Hoje com 89 anos, o homem que fundou a editora que marcaria a cultura portuguesa continua muito ativo. Organiza regularmente encontros e espetáculos no CCD Porto (Centro Cultural e Desportivo do Porto). Tem dois livros de poesia publicados. No início de outubro foi editado um disco com Arnaldo Trindade lendo os seus próprios poemas, tal como fizera com outros poetas em 1956, quando se lançou visionariamente no negócio dos discos.
Como é que fez os discos Orfeu?
É interessantíssimo. Começou pela minha paixão por poesia e literatura.
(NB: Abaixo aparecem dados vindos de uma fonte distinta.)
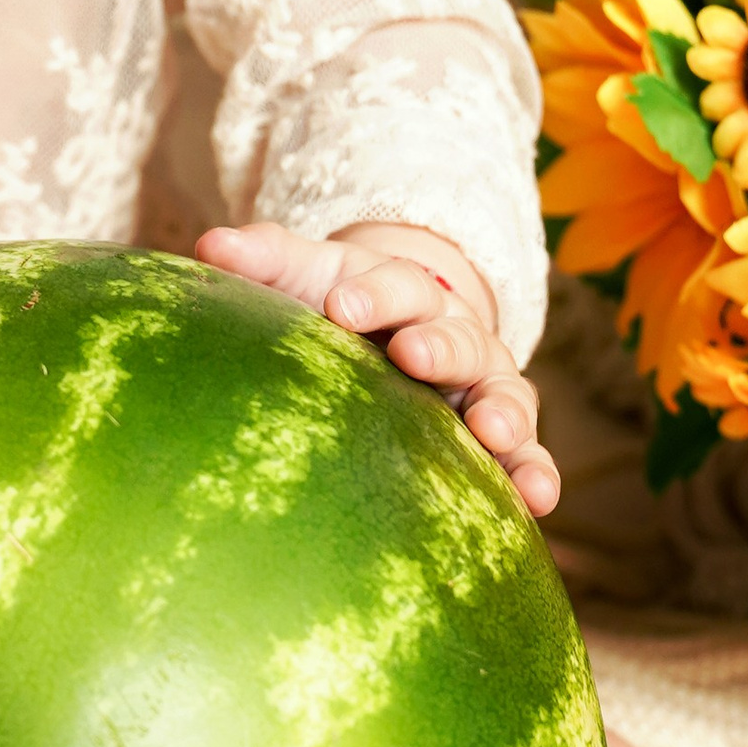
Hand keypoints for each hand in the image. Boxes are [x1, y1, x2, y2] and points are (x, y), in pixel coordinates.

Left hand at [196, 218, 558, 516]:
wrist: (393, 331)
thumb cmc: (339, 306)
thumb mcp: (307, 276)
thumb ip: (265, 260)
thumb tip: (210, 245)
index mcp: (405, 292)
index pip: (395, 286)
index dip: (371, 295)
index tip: (338, 306)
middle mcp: (455, 335)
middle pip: (456, 336)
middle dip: (437, 346)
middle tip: (412, 356)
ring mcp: (484, 387)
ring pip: (505, 396)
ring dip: (504, 414)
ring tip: (496, 434)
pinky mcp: (503, 437)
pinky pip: (527, 456)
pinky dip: (535, 474)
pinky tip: (537, 502)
Estudei no Liceu Alexandre Herculano, no Porto, e tive professores que nos abriram a alma. Nas aulas punham-nos a recitar Pessoa. Um dos meus professores foi António Cobeira, que era poeta – tem coisas muito bonitas na [revista] Orpheu –, boxeur amador e pegador de touros. Falava-nos da geração de Orpheu e criou-nos uma paixão pela poesia. Houve outra pessoa importante, Alberto Uva, que foi meu professor particular de alemão e inglês. Era um bom poeta. Foi diretor do jornal O Primeiro de Janeiro e do Ateneu Comercial do Porto. Por causa disto tudo, o nosso grupo do liceu começou a falar de coisas de que normalmente os rapazes de 15 ou 16 anos não falavam. No Liceu fundou-se o Cineclube do Porto, o primeiro cineclube da Península. Estávamos inseridos numa coisa que não nos dizia nada, numa geração completamente amorfa. Não podíamos ler livros estrangeiros, não tínhamos acesso aos jornais, não nos deixavam conversar. Mesmo no [café] Majestic havia bufos da PIDE entre os criados. O meu pai tinha uma loja muito boa de eletrodomésticos, onde uma série de pessoas muito interessantes se juntava ao fim do dia, numa espécie de tertúlia. Ficava em frente ao Majestic. Eu ia para lá ao fim da tarde e conheci toda a gente, praticamente todos os grandes pintores da época.